Standing on Martin Luther King Boulevard in Washington, D.C.'s crime-ridden Anacostia neighborhood one day a few months ago, I tried to reconcile the depressing surroundings with Ricky's cheery temperament. Although AMEN has an explicit policy of not proselytizing, this is not a standard social service agency. The optimism is so overwhelming as to be surreal. The building abounded with smiling pictures, including a black Madonna cradling a black baby Jesus. Outside, however, the familiar signs of inner-city poverty were all there--the hooded brothers on the corners, the teenage sisters pushing baby carriages, the unceasing traffic into the convenience store.
But the smooth voice of Chester Hart, an AMEN instructor, snapped me out of my focus on the depressing surroundings. "Negatives--racism, prison--are a fact of life. You know they exist and you choose to move on.... The issue is not that I went to prison, but what I did while I was in prison. I left prison with skills that I did not have when I entered. That shows initiative."
A 12-year veteran of state prison, Chester has a sharp mind and a vivid way with metaphors. He described the dizzying array of programs with which he'd been involved in prison. Not even a year after his release, he was already involved in running AMEN. Yet I still found myself wondering whether Chester's success was sustainable. If AMEN's statistics are any guide, the answer is yes. According to the program's directors, 60% of those who begin the program complete it, and 65% of the graduates find employment or pursue further training.
GRACE, a faith-based program for gang members in Detroit, boasts similarly promising numbers. According to a 1999 report by Public Private Ventures, a research foundation that studies FBOs, there were no episodes of recidivism among the 250 youths served by GRACE. Moreover, the job retention rate among former GRACE participants exceeds 90%.
Governor Bush is clearly excited about these programs. In perhaps his most powerful speech to date, Bush spoke about the transformation of previously marginal lives: "Addicts become examples.
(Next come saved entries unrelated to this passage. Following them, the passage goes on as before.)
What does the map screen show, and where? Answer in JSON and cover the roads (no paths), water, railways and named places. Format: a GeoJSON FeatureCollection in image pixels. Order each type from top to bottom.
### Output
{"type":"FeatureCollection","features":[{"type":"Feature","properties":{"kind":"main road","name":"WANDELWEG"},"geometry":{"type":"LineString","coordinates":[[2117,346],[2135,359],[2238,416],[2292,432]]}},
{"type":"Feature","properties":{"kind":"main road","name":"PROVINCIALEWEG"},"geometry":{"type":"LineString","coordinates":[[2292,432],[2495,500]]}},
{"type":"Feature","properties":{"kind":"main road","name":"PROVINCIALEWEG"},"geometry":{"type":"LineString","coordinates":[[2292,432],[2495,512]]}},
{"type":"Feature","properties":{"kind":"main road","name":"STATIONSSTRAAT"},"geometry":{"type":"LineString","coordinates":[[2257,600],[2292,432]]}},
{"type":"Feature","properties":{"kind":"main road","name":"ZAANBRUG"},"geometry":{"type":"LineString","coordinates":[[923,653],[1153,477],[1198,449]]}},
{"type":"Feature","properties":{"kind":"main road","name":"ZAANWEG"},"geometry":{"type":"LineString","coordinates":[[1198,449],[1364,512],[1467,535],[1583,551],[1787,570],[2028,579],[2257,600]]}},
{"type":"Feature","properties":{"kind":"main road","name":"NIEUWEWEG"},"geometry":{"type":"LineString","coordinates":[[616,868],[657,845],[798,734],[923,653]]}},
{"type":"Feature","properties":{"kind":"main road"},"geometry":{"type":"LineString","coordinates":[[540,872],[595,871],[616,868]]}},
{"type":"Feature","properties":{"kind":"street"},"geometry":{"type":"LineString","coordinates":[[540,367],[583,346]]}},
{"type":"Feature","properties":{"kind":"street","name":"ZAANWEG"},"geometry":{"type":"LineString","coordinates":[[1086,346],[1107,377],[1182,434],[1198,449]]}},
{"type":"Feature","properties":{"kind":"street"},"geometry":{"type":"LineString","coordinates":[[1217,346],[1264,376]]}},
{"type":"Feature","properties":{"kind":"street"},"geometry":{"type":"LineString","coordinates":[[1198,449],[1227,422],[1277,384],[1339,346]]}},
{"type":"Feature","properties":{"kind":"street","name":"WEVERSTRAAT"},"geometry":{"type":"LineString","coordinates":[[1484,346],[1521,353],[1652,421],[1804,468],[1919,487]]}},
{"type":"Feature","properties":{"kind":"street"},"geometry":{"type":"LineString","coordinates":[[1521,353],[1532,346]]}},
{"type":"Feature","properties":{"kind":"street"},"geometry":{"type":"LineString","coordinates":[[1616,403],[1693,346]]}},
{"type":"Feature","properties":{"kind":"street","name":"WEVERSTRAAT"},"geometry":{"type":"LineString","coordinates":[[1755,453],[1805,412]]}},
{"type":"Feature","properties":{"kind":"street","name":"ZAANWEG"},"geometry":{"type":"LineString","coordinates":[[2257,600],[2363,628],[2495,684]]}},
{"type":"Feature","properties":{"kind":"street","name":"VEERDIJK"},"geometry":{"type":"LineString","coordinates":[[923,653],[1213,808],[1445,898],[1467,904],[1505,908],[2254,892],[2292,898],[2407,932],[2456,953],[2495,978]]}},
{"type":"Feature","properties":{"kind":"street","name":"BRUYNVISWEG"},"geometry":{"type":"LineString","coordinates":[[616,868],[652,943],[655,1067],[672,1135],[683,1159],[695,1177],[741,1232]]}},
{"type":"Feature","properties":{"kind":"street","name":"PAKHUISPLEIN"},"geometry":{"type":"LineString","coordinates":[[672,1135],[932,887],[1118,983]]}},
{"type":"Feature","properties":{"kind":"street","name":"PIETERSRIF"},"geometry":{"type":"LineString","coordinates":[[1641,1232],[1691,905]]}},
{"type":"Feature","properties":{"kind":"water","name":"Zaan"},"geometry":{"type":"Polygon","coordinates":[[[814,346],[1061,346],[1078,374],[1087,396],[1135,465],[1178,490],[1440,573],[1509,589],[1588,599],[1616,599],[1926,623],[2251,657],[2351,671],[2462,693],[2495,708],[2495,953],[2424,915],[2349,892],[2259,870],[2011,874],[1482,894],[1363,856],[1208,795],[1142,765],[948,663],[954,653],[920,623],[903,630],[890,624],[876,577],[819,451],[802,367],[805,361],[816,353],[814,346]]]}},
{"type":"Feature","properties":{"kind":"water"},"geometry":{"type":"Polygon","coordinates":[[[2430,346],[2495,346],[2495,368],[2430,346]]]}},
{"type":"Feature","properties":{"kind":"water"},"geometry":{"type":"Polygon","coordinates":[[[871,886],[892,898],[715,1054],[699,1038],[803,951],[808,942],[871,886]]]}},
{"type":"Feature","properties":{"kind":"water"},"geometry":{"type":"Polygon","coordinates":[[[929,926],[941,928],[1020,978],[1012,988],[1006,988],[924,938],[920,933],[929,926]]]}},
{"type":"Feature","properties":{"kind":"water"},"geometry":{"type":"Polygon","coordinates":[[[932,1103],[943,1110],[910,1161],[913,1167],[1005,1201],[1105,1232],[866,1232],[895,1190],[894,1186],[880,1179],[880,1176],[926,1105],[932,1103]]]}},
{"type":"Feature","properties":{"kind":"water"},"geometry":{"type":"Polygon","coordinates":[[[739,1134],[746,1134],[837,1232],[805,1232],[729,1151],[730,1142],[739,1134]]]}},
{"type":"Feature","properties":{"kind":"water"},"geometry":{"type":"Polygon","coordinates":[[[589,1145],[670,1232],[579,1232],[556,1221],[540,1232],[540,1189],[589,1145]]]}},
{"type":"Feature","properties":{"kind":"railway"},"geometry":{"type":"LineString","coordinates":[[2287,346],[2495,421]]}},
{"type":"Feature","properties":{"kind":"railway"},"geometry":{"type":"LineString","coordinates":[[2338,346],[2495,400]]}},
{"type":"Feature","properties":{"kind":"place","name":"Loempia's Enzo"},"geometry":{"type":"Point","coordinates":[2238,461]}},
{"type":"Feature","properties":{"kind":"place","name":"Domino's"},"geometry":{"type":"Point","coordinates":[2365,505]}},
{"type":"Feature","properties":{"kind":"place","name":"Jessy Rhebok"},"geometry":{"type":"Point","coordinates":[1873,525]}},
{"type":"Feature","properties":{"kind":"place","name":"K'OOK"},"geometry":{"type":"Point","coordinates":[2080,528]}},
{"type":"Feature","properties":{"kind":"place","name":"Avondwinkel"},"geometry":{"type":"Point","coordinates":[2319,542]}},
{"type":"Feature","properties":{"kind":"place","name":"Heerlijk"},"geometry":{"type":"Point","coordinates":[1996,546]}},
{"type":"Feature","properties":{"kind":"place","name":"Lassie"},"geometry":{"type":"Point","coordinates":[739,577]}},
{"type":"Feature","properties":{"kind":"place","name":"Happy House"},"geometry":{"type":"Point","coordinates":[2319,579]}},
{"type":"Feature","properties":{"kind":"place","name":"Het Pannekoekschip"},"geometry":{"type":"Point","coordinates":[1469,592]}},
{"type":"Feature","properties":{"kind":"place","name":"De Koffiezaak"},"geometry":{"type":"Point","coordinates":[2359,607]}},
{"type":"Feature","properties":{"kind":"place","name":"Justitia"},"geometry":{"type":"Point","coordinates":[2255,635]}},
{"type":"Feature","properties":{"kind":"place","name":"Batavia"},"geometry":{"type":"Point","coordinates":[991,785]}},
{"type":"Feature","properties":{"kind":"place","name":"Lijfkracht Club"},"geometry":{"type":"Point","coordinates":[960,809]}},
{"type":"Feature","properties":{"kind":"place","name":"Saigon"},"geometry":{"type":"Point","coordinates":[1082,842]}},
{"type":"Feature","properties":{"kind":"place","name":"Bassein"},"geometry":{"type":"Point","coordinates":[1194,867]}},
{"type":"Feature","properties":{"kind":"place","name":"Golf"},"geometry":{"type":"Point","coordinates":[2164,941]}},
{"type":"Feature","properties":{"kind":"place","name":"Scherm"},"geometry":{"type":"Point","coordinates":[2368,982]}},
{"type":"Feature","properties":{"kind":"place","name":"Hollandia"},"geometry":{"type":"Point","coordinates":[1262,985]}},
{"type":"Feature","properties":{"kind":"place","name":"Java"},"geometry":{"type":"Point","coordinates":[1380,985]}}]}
Reckless men become loving fathers. Prisoners become spiritual leaders." He spoke of organizations who "share...in common...a belief in the transforming power of faith. A belief that no one is finally a failure or a victim, because everyone is the child of a loving and merciful God."
The genesis of Bush's enthusiasm lies in something called Charitable Choice, a little-known provision of the 1996 welfare reform legislation that allows states to contract with non-governmental entities, including religious groups, to provide social services. The law also protects religious providers againstattempts to secularize their social service programs. Following passage of Charitable Choice, Bush issued a directive to Texas social service agencies instructing them to recruit FBOs and to include the protective language of Charitable Choice in any contracts the state signed. Although Vice President Gore has recognized "the unique power of faith" in combating social ills, he has yet to issue any specific policy proposals.
Bush's campaign rhetoric makes it sound like the GOP invented inner-city FBOs--but in reality, churches have always served the inner city. In Philadelphia, for instance, more than 90% of congregations have at least one social service program. So there is something disingenuous about Republicans taking creditfor programs that have existed for decades, if not centuries. As many commentators have argued, there are perhaps reasons to doubt Republican motives, particularly since the GOP is not known for its devotion to inner-city communities.